# EXERCISE AIM:
Locate, in the data below, the line that contains "right knee: (56, 229)" and the line that contains "left elbow: (116, 193)"; reproduce exactly those two lines and every line between them, nothing more.

DATA RECORDS Block Start

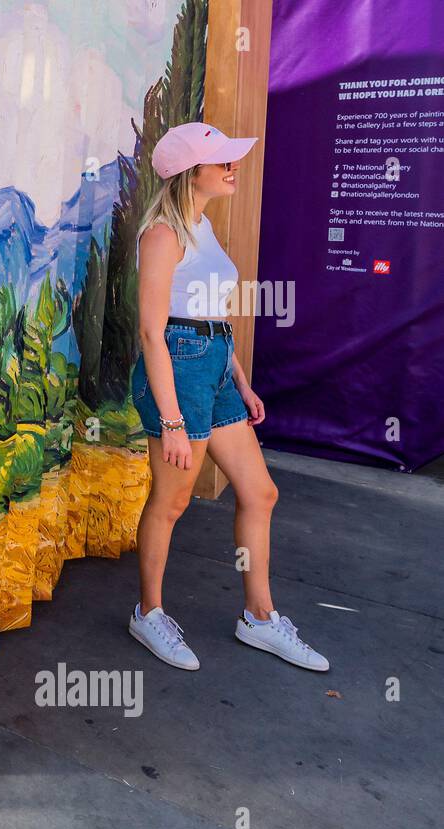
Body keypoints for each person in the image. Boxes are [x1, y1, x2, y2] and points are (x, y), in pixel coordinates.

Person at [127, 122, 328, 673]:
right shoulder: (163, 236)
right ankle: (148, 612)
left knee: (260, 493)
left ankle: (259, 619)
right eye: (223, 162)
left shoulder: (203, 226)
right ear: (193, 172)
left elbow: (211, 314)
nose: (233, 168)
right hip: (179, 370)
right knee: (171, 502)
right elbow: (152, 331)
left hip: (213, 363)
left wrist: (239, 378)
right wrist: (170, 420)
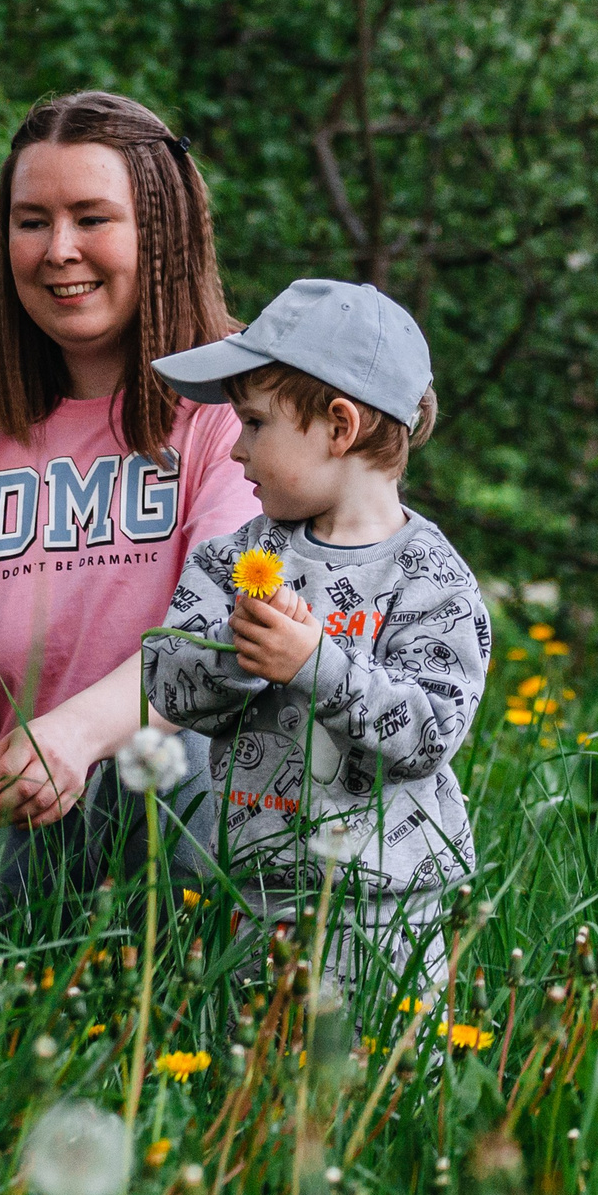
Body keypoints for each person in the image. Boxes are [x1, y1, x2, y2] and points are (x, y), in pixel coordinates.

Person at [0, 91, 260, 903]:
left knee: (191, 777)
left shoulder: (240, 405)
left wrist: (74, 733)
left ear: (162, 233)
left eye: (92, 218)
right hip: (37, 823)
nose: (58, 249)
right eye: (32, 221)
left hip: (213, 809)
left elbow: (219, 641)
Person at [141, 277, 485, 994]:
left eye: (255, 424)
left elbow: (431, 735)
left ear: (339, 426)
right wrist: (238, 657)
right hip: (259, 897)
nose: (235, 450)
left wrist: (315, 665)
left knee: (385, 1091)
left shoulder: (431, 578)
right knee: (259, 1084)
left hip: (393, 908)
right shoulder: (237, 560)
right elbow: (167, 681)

DATA RECORDS Block End
DATA RECORDS Block Start

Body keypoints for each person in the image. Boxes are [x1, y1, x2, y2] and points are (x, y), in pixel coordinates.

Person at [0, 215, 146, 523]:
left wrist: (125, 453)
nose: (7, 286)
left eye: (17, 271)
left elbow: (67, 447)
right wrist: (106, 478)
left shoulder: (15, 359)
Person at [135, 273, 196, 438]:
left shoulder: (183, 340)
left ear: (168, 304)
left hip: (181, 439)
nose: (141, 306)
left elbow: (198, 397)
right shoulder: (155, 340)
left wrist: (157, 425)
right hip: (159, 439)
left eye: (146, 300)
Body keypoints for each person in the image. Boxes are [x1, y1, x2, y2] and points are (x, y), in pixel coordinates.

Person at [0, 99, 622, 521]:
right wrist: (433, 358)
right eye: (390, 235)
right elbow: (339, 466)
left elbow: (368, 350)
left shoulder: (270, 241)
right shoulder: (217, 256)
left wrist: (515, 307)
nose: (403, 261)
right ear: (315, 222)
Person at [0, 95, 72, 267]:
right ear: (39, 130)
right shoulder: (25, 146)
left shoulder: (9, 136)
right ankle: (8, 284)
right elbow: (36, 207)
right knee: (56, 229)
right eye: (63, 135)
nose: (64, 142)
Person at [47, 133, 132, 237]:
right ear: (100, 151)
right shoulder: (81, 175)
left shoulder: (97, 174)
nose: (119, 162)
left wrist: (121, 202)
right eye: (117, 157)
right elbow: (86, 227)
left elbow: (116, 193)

DATA RECORDS Block End
DATA RECORDS Block Start

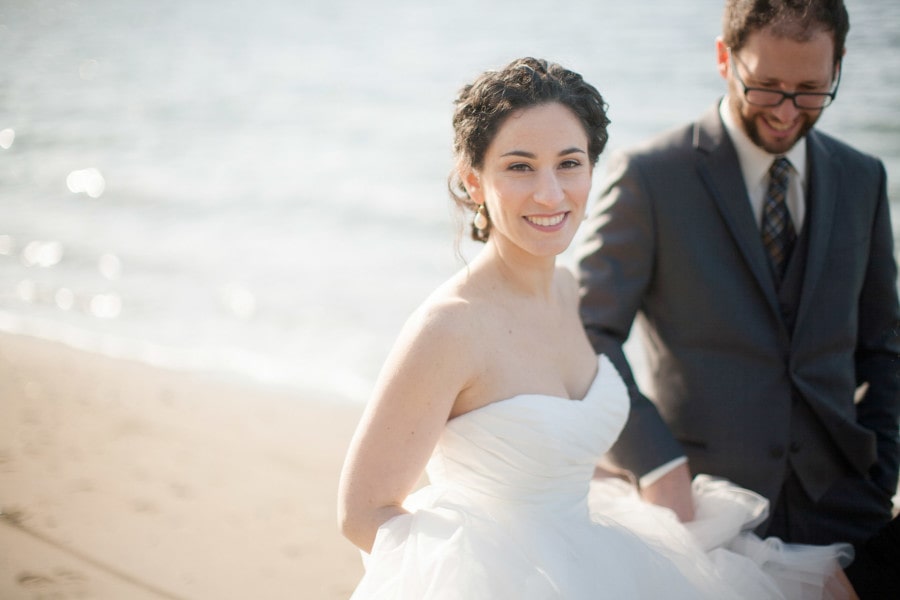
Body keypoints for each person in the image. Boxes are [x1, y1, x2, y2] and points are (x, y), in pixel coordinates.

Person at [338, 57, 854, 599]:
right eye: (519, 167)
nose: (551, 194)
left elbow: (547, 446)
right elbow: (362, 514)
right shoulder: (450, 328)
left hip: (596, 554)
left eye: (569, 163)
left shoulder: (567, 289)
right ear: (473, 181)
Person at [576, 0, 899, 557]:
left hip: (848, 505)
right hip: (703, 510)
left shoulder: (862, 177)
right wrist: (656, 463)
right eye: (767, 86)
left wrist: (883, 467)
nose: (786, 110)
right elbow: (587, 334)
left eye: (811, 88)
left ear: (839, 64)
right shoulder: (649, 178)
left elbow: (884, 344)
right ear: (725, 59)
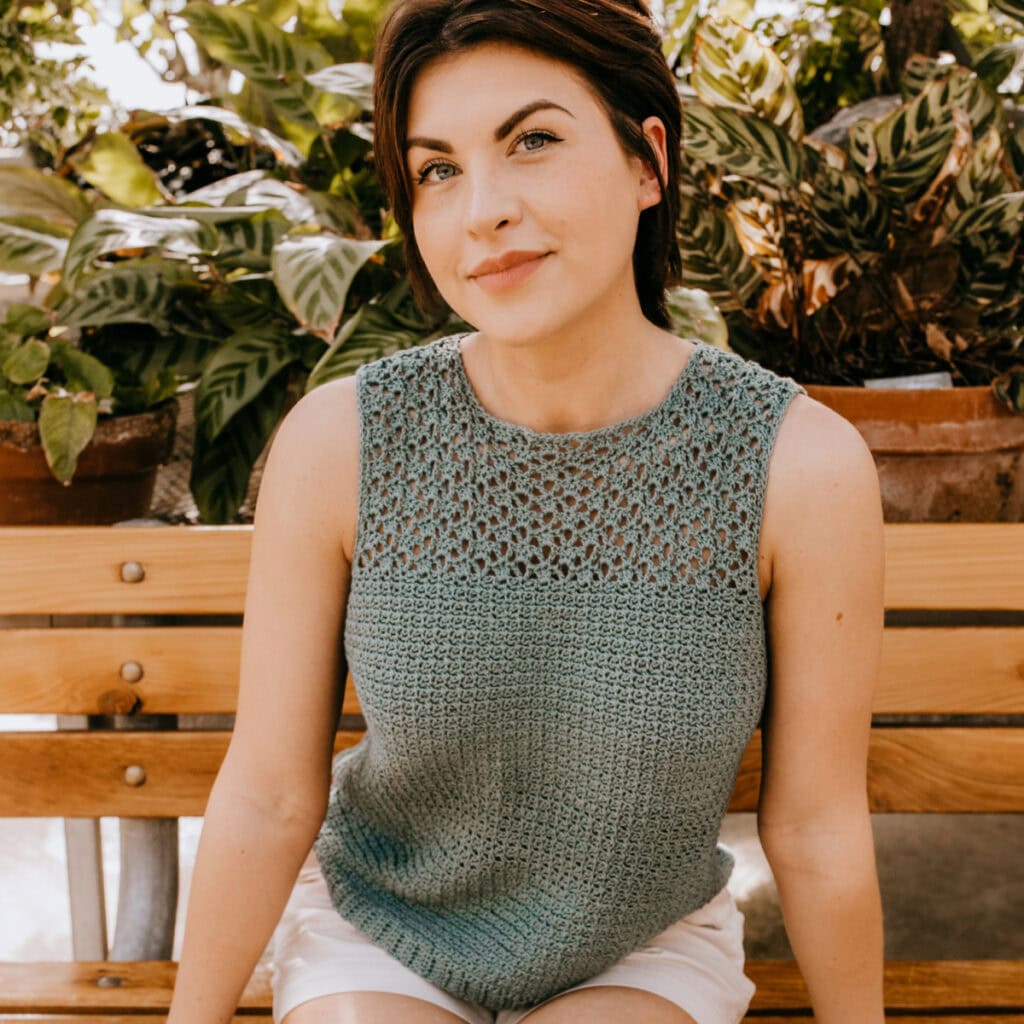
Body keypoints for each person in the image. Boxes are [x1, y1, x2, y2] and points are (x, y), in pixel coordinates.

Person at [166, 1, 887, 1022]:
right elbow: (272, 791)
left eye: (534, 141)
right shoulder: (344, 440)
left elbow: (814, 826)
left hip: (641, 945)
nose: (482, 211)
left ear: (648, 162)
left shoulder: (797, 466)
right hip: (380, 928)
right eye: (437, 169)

DATA RECORDS Block End

# TASK RESULT:
right knee: (56, 229)
right eye: (63, 135)
nose: (64, 142)
Person at [47, 133, 132, 237]:
right ear: (100, 151)
right shoulder: (81, 175)
left shoulder: (97, 174)
nose: (119, 162)
left wrist: (121, 202)
right eye: (117, 157)
right elbow: (86, 227)
left elbow: (116, 193)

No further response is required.